(Beginning of EXTRACTED MATERIAL)

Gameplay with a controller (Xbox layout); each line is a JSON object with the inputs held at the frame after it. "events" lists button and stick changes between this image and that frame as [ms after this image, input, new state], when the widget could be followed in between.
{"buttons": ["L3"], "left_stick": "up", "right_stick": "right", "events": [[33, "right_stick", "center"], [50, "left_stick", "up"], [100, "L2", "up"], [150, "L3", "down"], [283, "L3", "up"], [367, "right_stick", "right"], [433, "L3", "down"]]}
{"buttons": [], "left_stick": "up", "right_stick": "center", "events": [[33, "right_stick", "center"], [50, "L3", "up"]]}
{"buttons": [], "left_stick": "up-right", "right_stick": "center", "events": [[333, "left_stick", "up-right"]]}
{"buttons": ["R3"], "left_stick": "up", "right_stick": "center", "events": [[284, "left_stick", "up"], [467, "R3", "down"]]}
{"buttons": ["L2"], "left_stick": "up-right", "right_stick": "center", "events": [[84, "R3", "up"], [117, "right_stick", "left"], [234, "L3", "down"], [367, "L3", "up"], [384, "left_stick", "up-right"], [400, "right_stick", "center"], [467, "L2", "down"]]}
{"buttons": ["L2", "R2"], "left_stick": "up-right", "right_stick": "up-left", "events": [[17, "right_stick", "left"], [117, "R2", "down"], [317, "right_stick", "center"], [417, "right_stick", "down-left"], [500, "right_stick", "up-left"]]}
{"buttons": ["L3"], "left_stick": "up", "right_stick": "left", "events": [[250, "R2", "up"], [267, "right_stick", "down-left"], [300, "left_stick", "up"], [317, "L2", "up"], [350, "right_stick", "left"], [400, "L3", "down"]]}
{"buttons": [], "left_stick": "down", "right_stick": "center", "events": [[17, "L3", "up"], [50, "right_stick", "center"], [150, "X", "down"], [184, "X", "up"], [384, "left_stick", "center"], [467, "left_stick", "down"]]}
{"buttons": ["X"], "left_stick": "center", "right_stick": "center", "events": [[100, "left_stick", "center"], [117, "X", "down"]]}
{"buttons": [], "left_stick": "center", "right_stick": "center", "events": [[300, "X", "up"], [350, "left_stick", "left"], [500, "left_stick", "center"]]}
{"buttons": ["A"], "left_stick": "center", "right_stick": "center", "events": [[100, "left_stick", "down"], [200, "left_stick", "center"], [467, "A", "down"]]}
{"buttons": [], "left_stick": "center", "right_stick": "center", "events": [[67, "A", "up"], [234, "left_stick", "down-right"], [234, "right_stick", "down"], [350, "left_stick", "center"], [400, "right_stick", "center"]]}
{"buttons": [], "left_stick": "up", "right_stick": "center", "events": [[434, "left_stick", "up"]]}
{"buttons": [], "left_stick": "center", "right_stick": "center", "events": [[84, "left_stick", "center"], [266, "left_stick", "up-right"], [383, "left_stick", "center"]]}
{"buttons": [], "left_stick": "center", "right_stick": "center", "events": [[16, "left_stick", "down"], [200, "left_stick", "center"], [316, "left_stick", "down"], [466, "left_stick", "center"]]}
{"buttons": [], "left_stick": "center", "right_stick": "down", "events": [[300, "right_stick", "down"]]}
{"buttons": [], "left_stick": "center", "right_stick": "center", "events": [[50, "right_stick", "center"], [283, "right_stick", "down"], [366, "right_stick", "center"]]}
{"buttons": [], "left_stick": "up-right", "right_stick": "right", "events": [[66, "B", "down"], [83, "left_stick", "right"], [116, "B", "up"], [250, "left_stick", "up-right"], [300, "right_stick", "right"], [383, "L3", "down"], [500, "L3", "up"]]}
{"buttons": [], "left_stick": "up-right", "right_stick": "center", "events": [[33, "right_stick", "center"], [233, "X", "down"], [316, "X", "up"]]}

(End of EXTRACTED MATERIAL)

* **TASK DIRECTIONS**
The full set of records above must be reproduced exactly in the reply.

* **SOLUTION TO THIS TASK**
Gameplay with a controller (Xbox layout); each line is a JSON object with the inputs held at the frame after it. "events" lists button and stick changes between this image and that frame as [ms after this image, input, new state], when the widget could be followed in between.
{"buttons": ["L3"], "left_stick": "up", "right_stick": "right", "events": [[33, "right_stick", "center"], [50, "left_stick", "up"], [100, "L2", "up"], [150, "L3", "down"], [283, "L3", "up"], [367, "right_stick", "right"], [433, "L3", "down"]]}
{"buttons": [], "left_stick": "up", "right_stick": "center", "events": [[33, "right_stick", "center"], [50, "L3", "up"]]}
{"buttons": [], "left_stick": "up-right", "right_stick": "center", "events": [[333, "left_stick", "up-right"]]}
{"buttons": ["R3"], "left_stick": "up", "right_stick": "center", "events": [[284, "left_stick", "up"], [467, "R3", "down"]]}
{"buttons": ["L2"], "left_stick": "up-right", "right_stick": "center", "events": [[84, "R3", "up"], [117, "right_stick", "left"], [234, "L3", "down"], [367, "L3", "up"], [384, "left_stick", "up-right"], [400, "right_stick", "center"], [467, "L2", "down"]]}
{"buttons": ["L2", "R2"], "left_stick": "up-right", "right_stick": "up-left", "events": [[17, "right_stick", "left"], [117, "R2", "down"], [317, "right_stick", "center"], [417, "right_stick", "down-left"], [500, "right_stick", "up-left"]]}
{"buttons": ["L3"], "left_stick": "up", "right_stick": "left", "events": [[250, "R2", "up"], [267, "right_stick", "down-left"], [300, "left_stick", "up"], [317, "L2", "up"], [350, "right_stick", "left"], [400, "L3", "down"]]}
{"buttons": [], "left_stick": "down", "right_stick": "center", "events": [[17, "L3", "up"], [50, "right_stick", "center"], [150, "X", "down"], [184, "X", "up"], [384, "left_stick", "center"], [467, "left_stick", "down"]]}
{"buttons": ["X"], "left_stick": "center", "right_stick": "center", "events": [[100, "left_stick", "center"], [117, "X", "down"]]}
{"buttons": [], "left_stick": "center", "right_stick": "center", "events": [[300, "X", "up"], [350, "left_stick", "left"], [500, "left_stick", "center"]]}
{"buttons": ["A"], "left_stick": "center", "right_stick": "center", "events": [[100, "left_stick", "down"], [200, "left_stick", "center"], [467, "A", "down"]]}
{"buttons": [], "left_stick": "center", "right_stick": "center", "events": [[67, "A", "up"], [234, "left_stick", "down-right"], [234, "right_stick", "down"], [350, "left_stick", "center"], [400, "right_stick", "center"]]}
{"buttons": [], "left_stick": "up", "right_stick": "center", "events": [[434, "left_stick", "up"]]}
{"buttons": [], "left_stick": "center", "right_stick": "center", "events": [[84, "left_stick", "center"], [266, "left_stick", "up-right"], [383, "left_stick", "center"]]}
{"buttons": [], "left_stick": "center", "right_stick": "center", "events": [[16, "left_stick", "down"], [200, "left_stick", "center"], [316, "left_stick", "down"], [466, "left_stick", "center"]]}
{"buttons": [], "left_stick": "center", "right_stick": "down", "events": [[300, "right_stick", "down"]]}
{"buttons": [], "left_stick": "center", "right_stick": "center", "events": [[50, "right_stick", "center"], [283, "right_stick", "down"], [366, "right_stick", "center"]]}
{"buttons": [], "left_stick": "up-right", "right_stick": "right", "events": [[66, "B", "down"], [83, "left_stick", "right"], [116, "B", "up"], [250, "left_stick", "up-right"], [300, "right_stick", "right"], [383, "L3", "down"], [500, "L3", "up"]]}
{"buttons": [], "left_stick": "up-right", "right_stick": "center", "events": [[33, "right_stick", "center"], [233, "X", "down"], [316, "X", "up"]]}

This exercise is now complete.